Except It’s Not Called Newsweek
Posted on | November 21, 2010 | 5 Comments
“In this climate, there should be room for a general-interest magazine to reinvent the old middlebrow formula. There should be room for a magazine that counterprograms against the ceaseless ephemera of much of the online world and offers things you will remember, a magazine that doesn’t endlessly chase buzz, that isn’t coastal urban journalists writing ceaselessly for each other, that doesn’t aim for insider-ish horserace gossip when covering politics, that doesn’t chase the same upscale liberal audience that every other media outlet is chasing.”
— David Brooks, New York Times
If you actually want a magazine like that, it won’t be edited by a celebrity-mongering cosmopolitan trans-Atlantic expatriate Brit like Tina Brown.
A great magazine might have first-hand reporting from Afghanistan, with contributions from thoughtful writers like Roger Scruton, Quin Hillyer and Paul Johnson.

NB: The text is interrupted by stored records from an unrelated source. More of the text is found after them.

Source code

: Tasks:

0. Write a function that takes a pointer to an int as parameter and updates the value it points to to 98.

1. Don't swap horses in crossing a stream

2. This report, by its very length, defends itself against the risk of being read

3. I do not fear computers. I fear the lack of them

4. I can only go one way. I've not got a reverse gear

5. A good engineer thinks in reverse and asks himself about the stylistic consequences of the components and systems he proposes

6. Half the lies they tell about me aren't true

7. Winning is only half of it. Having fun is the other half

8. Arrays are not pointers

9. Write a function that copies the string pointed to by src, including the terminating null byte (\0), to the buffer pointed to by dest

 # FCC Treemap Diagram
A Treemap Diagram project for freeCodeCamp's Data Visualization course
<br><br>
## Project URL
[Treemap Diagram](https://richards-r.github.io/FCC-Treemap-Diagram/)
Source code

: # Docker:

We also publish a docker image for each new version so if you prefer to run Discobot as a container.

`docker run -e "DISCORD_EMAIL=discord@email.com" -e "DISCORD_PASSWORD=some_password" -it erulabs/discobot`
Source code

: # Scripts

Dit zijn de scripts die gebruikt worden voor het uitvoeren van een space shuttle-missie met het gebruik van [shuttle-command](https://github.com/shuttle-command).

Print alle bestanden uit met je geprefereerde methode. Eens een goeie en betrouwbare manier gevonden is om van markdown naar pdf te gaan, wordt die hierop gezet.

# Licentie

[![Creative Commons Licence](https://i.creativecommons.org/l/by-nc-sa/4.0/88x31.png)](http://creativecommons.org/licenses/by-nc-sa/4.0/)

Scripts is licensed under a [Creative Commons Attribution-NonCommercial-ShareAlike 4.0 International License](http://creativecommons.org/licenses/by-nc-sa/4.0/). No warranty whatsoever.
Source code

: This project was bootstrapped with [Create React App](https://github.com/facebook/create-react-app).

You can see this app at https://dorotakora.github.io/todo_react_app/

A truly great magazine might point out the idiocy of dimwit celebrities like Meghan McCain, or introduce readers to the brilliance of Hillaire Belloc.
Such a magazine would offer a year’s subscription for just $49 — and might occasionally employ a freelance journalist clever enough to point out that a subscription to the American Spectator would make an excellent Christmas gift for that special someone on your list.